(Figure understanding tasks)

+++

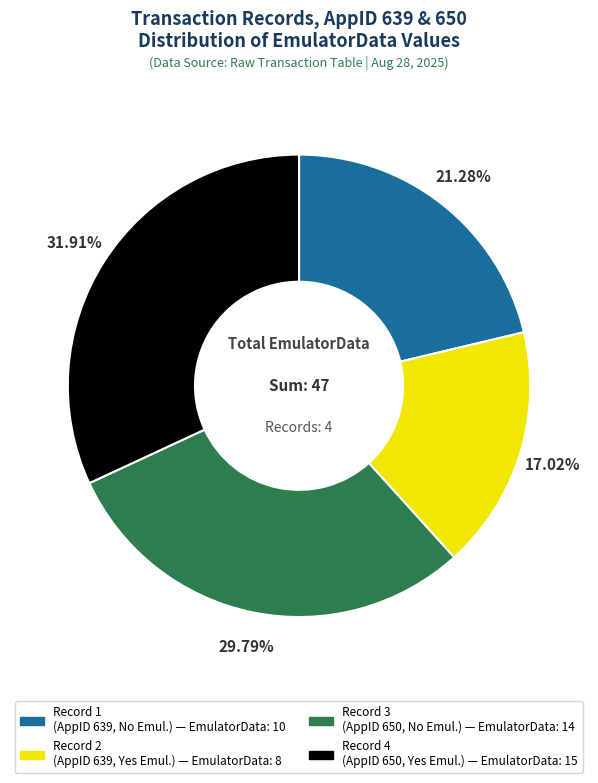

Is there a majority slice in this chart?

No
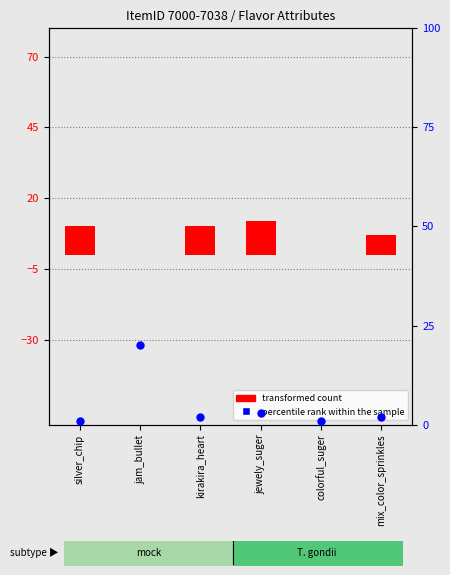

Which series reaches the minimum Y coordinate?

transformed count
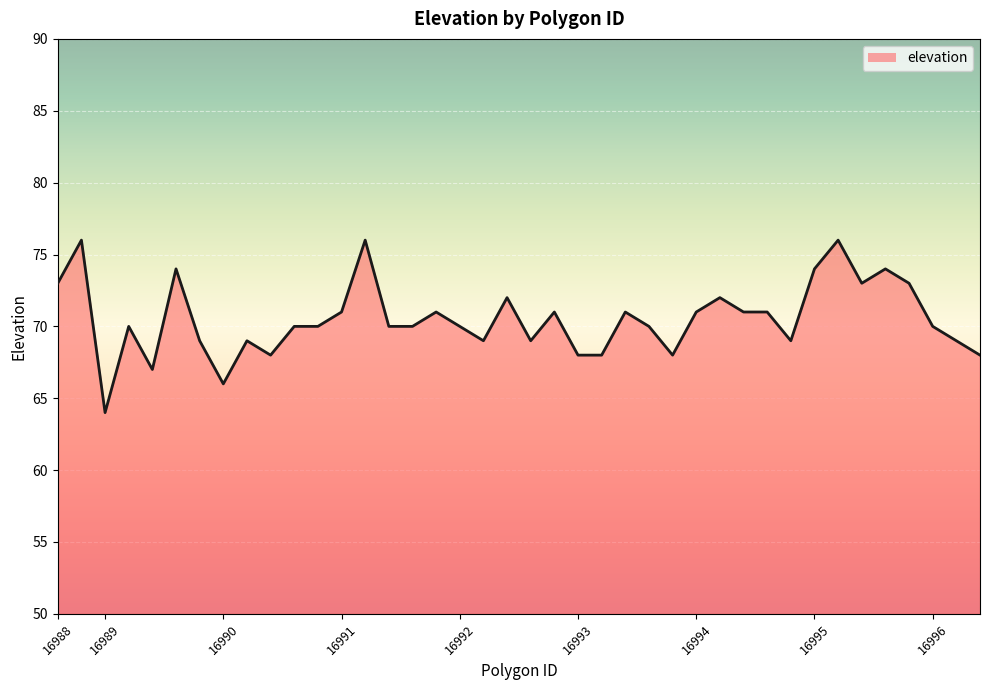

At which category does the data reach its first local valley?

16989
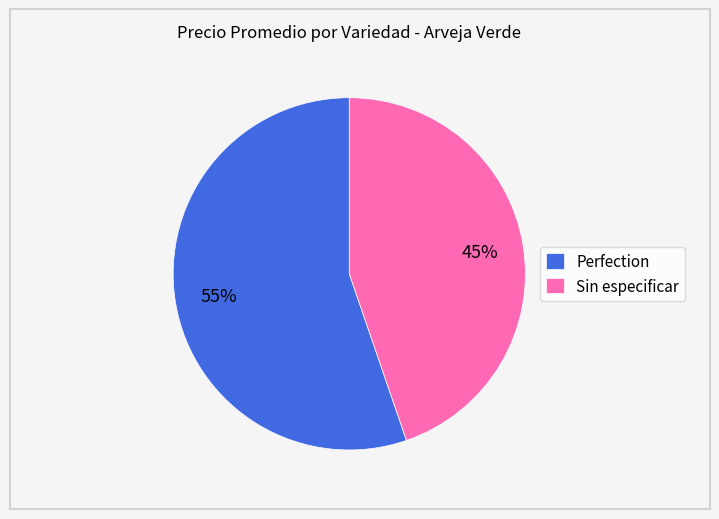

Count the number of slices in the pie.

2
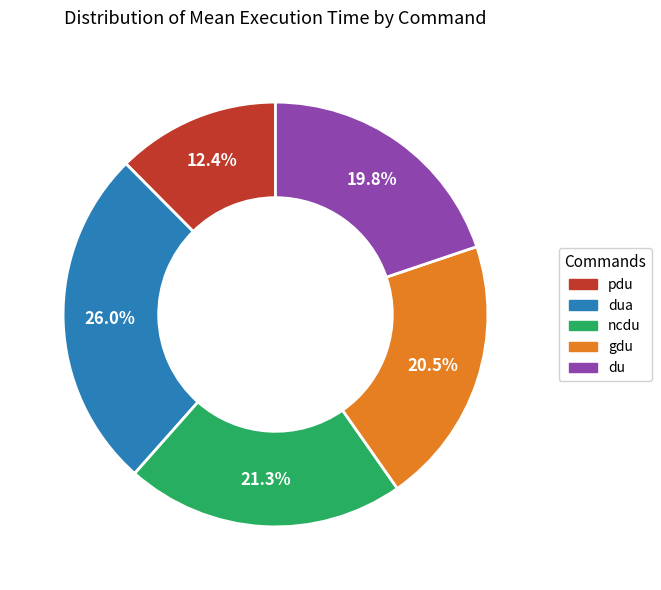

Between dua and ncdu, which is larger?

dua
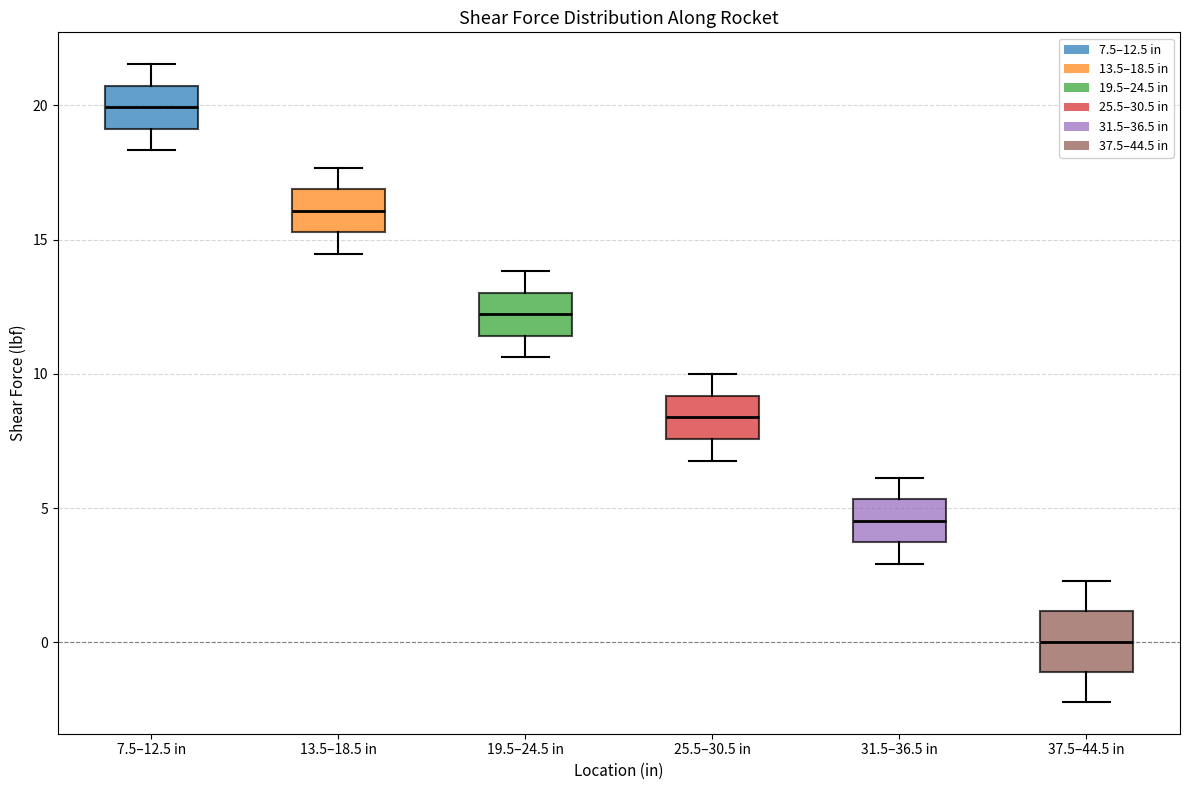

Reading left to right, transcribe this box plot: for each box, give where its median line is, the range the box spans, and where its two whiskers end, as read against the y-axis. The values are not printed on the chart, so give them approximately, as read against the axis.

7.5–12.5 in: median 20.0, box 19.0 to 20.5, whiskers 18.5 to 21.5
13.5–18.5 in: median 16.0, box 15.5 to 17.0, whiskers 14.5 to 17.5
19.5–24.5 in: median 12.0, box 11.5 to 13.0, whiskers 10.5 to 14.0
25.5–30.5 in: median 8.5, box 7.5 to 9.0, whiskers 7.0 to 10.0
31.5–36.5 in: median 4.5, box 3.5 to 5.5, whiskers 3.0 to 6.0
37.5–44.5 in: median 0.0, box -1.0 to 1.0, whiskers -2.0 to 2.5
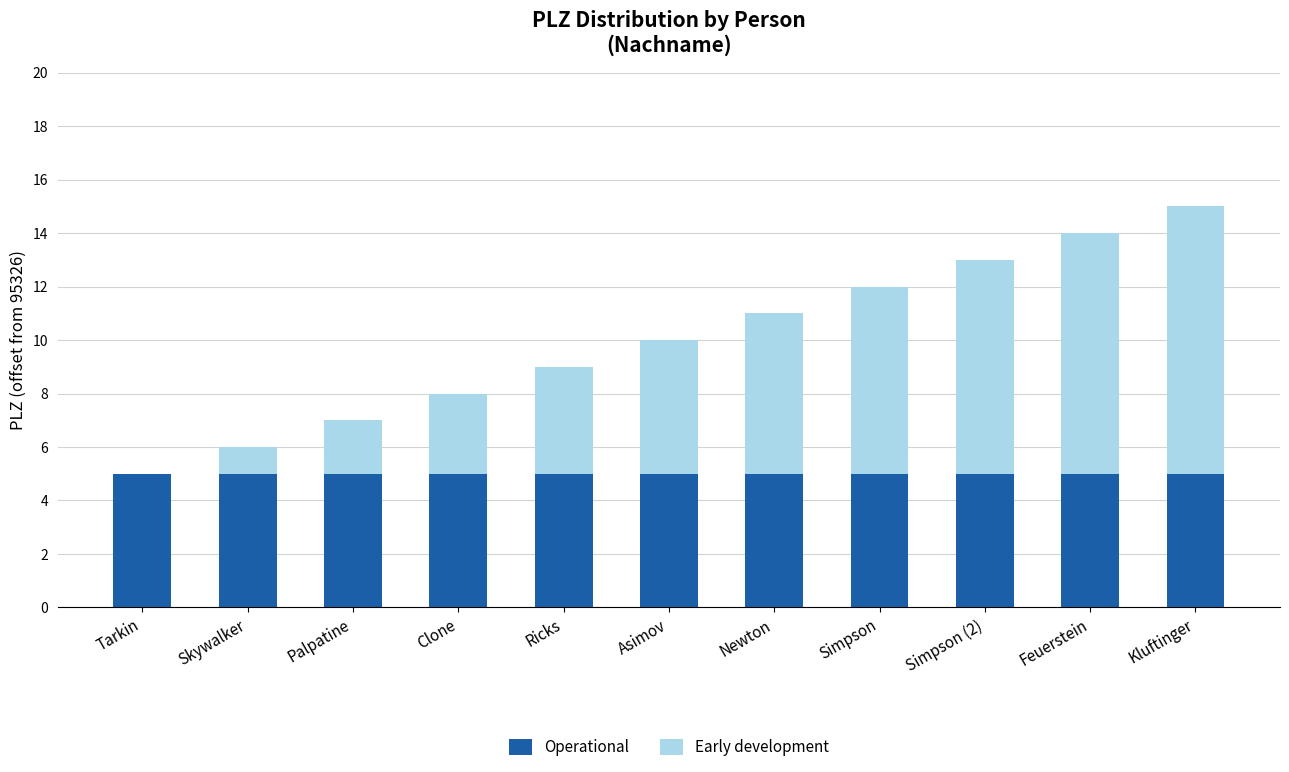

True or false: Operational has a value of 5 at Asimov.

True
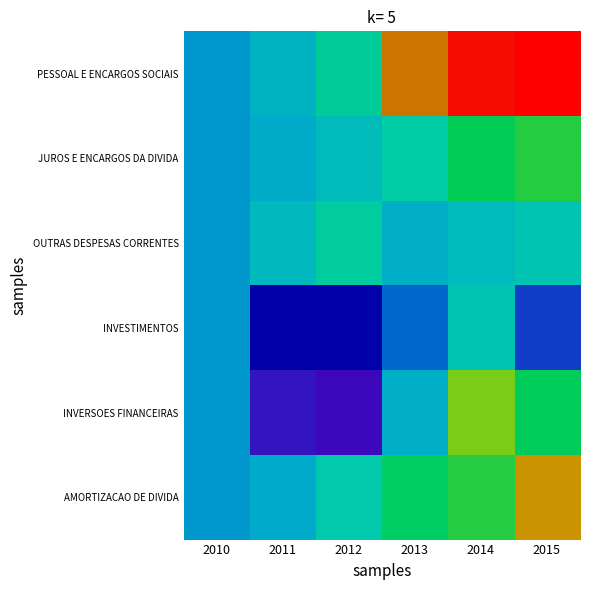

Reading left to right, transcribe all the data shown in this chart.

PESSOAL E ENCARGOS SOCIAIS: 2010=100.0	2011=109.5	2012=126.8	2013=190.7	2014=215.3	2015=237.7
JUROS E ENCARGOS DA DIVIDA: 2010=100.0	2011=104.9	2012=114.4	2013=123.6	2014=142.1	2015=145.9
OUTRAS DESPESAS CORRENTES: 2010=100.0	2011=111.9	2012=125.1	2013=106.7	2014=113.2	2015=118.6
INVESTIMENTOS: 2010=100.0	2011=47.0	2012=46.6	2013=89.6	2014=118.6	2015=79.8
INVERSOES FINANCEIRAS: 2010=100.0	2011=71.0	2012=68.1	2013=106.4	2014=156.3	2015=140.9
AMORTIZACAO DE DIVIDA: 2010=100.0	2011=104.8	2012=121.3	2013=139.1	2014=146.6	2015=184.2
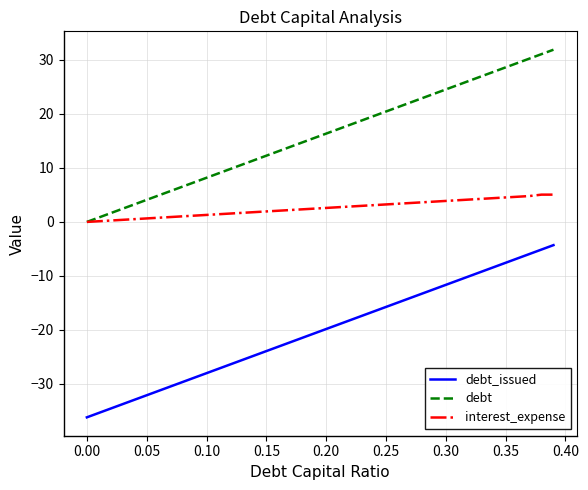

List the series in order of their overall mean, lowest first.

debt_issued, interest_expense, debt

+++

TASK DIRECTIONS: Can you format the listing as a numbered list, from its start through the line containing "Reading left to right, transcribe all", inclusive, skipping blank lines and leaving out the pictures?

RESULT OF THE TASK:
1. Is there a majority slice in this chart?
2. No
3. Which series reaches the minimum Y coordinate?
4. transformed count
5. At which category does the data reach its first local valley?
6. 16989
7. Count the number of slices in the pie.
8. 2
9. Between dua and ncdu, which is larger?
10. dua
11. Reading left to right, transcribe this box plot: for each box, give where its median line is, the range the box spans, and where its two whiskers end, as read against the y-axis. The values are not printed on the chart, so give them approximately, as read against the axis.
12. 7.5–12.5 in: median 20.0, box 19.0 to 20.5, whiskers 18.5 to 21.5
13. 13.5–18.5 in: median 16.0, box 15.5 to 17.0, whiskers 14.5 to 17.5
14. 19.5–24.5 in: median 12.0, box 11.5 to 13.0, whiskers 10.5 to 14.0
15. 25.5–30.5 in: median 8.5, box 7.5 to 9.0, whiskers 7.0 to 10.0
16. 31.5–36.5 in: median 4.5, box 3.5 to 5.5, whiskers 3.0 to 6.0
17. 37.5–44.5 in: median 0.0, box -1.0 to 1.0, whiskers -2.0 to 2.5
18. True or false: Operational has a value of 5 at Asimov.
19. True
20. Reading left to right, transcribe all the data shown in this chart.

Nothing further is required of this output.